Material to process section start
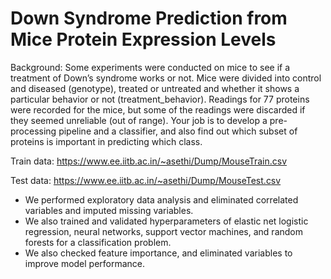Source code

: # Down Syndrome Prediction from Mice Protein Expression Levels
Background: Some experiments were conducted on mice to see if a treatment of Down’s syndrome works or not. Mice were divided into control and diseased (genotype), treated or untreated and whether it shows a particular behavior or not (treatment_behavior). Readings for 77 proteins were recorded for the mice, but some of the readings were discarded if they seemed unreliable (out of range). Your job is to develop a pre-processing pipeline and a classifier, and also find out which subset of proteins is important in predicting which class. 

Train data: https://www.ee.iitb.ac.in/~asethi/Dump/MouseTrain.csv

Test data:  https://www.ee.iitb.ac.in/~asethi/Dump/MouseTest.csv

- We performed exploratory data analysis and eliminated correlated variables and imputed missing variables.
- We also trained and validated hyperparameters of elastic net logistic regression, neural networks, support vector machines, and random forests for a classification problem.
- We also checked feature importance, and eliminated variables to improve model performance.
Material to process section end
--- Task goal ---
If a line in the records above contains the word "also", copy it.

--- Reply ---
Background: Some experiments were conducted on mice to see if a treatment of Down’s syndrome works or not. Mice were divided into control and diseased (genotype), treated or untreated and whether it shows a particular behavior or not (treatment_behavior). Readings for 77 proteins were recorded for the mice, but some of the readings were discarded if they seemed unreliable (out of range). Your job is to develop a pre-processing pipeline and a classifier, and also find out which subset of proteins is important in predicting which class. 
- We also trained and validated hyperparameters of elastic net logistic regression, neural networks, support vector machines, and random forests for a classification problem.
- We also checked feature importance, and eliminated variables to improve model performance.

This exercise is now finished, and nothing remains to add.